Abordant également son éditorial sur l’incontournable registre de la « prise d’otage des usagers du rail », son homologue du Soir doute, lui aussi, de la pertinence des motifs évoqués pour déclencher la grève. Apparemment soucieux de la cohérence des prochaines mobilisations sociales, Mr. July se risque à définir les conditions d’un débrayage, soit « à l’issue d’une période de négociation portant sur des points précis, à la suite d’un dépôt de préavis destiné à établir un rapport de force ». Une acception restrictive que ne partageaient visiblement pas les organisations de travailleurs lors des grèves générales de 1936 en France et en Belgique, mouvements semi-spontanés qui contribuèrent, notamment, à arracher les congés payés et la semaine des 40 heures.
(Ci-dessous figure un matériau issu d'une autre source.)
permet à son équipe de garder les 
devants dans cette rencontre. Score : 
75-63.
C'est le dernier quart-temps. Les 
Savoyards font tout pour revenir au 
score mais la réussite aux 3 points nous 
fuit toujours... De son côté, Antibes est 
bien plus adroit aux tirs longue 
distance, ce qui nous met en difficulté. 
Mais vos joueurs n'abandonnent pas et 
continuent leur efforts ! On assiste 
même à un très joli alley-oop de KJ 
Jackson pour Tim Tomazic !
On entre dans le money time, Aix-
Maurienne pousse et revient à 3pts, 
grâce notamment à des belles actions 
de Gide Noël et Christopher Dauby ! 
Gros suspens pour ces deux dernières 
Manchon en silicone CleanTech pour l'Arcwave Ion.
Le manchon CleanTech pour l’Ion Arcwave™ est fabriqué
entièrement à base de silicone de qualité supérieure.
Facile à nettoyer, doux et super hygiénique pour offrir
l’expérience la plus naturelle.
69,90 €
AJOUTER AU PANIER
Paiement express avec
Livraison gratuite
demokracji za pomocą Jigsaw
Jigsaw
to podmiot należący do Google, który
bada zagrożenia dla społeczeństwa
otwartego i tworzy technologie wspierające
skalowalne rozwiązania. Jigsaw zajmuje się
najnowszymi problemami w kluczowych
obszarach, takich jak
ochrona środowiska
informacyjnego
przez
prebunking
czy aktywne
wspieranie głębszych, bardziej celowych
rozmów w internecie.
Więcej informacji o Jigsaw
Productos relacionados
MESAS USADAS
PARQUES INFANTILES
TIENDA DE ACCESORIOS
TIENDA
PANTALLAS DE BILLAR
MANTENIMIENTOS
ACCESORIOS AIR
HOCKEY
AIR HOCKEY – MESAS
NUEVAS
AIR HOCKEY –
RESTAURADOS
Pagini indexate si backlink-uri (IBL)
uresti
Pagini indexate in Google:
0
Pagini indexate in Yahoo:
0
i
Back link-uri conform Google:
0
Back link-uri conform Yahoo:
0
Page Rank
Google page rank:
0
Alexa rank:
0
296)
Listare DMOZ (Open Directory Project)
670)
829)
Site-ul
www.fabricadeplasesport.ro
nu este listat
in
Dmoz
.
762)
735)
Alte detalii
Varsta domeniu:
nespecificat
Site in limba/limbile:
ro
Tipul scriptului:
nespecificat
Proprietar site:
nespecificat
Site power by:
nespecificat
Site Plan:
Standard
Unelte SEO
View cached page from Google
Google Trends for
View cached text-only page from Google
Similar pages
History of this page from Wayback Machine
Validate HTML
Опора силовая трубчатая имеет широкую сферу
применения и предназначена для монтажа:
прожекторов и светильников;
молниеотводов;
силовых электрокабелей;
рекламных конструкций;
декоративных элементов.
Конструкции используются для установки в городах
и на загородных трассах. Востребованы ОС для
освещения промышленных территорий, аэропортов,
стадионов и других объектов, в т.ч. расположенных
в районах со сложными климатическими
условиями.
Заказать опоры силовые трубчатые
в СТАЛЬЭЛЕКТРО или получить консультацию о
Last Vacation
Défense des particularismes ou grève politique ?

Autre angle d’attaque majeur de ce double scud : le syndicat défendrait des intérêts particuliers, ce dont témoignerait, notamment, l’attentisme de la CSC-Transcom et l’accueil mitigé de la direction nationale du syndicat socialiste face aux perspectives de blocages. « Le malaise syndical est palpable, accentuant le sentiment que les revendications de la CGSP, aussi justifiées soient-elles aux yeux de celles et ceux qui les soutiennent, ne méritent pas cette grève », estime Mr. July. « Le syndicat devrait peut-être se recentrer sur LE vrai combat à mener. Défendre avant tout l’intérêt général. C’est-à-dire les investissements dans les services publics. Avec des armes et des arguments qui seront en phase avec tous les citoyens », embraye, moins amène, Mme Bamps.

Cette assertion semble assez contradictoire avec une autre idée-clé de ces réquisitoires : le caractère politique du préavis de grève, qui, de fait, implique que ce dernier se situe dans la défense d’un certain projet de société. Le communiqué de la CGSP est, à cet égard, on ne peut plus clair, puisqu’il dénonce, entre autres, « Une politique gouvernementale de droite concentrée sur le démantèlement des services publics », «Le futur du service à la population mis en péril à cause d’un manque d’investissements », ou encore « une politique fiscale catastrophique ». De quoi rassurer nos faiseurs d’opinions inquiets sur le risque d’une dérive corporatiste des organisations de travailleurs, qui seraient uniquement dédiés aux intérêts de leurs seuls affiliés…

Enjeu démocratique

La pratique des éditoriaux permet aux publications d’avancer à visage découvert. En « annonçant la couleur », elle peut contribuer à nourrir le débat public, à condition de respecter la règle élémentaire du journalisme qui requiert, a minima, de s’en tenir aux faits.

Que les lecteurs francophones de presse quotidienne ne puissent guère trouver de voix discordantes[1] au discours de la droite patronale est en revanche nettement plus problématique. Cette énième manifestation d’unanimité pose en effet la question du pluralisme dans les médias, qui constitue, en dernière instance, un enjeu démocratique fondamental.

Cet article s’inscrit dans le cadre des publications de l’Observatoire Critique des médias, groupe du mouvement Tout Autre Chose dédié à l’analyse critique de la presse écrite et audiovisuelle en Belgique.

[1] Qui ne trouveront certainement pas droit de cité dans les deux autres principaux quotidiens de Belgique francophone,  qui avaient choisi de ne pas traiter la question de la grève du rail ce jour-là. Soucieux de ne pas se laisser dépasser par ses concurrents, l’Avenir corrigea le tir dès le lendemain sous la plume de Thierry Dupièreux, avec un éditorial de la même veine intitulé « Grève Politique ?». L’inénarrable Francis Van de Woestyne, de La Libre, avait quant à lui pris les devants en publiant, dès le 26 août, un vibrant plaidoyer pro-austérité.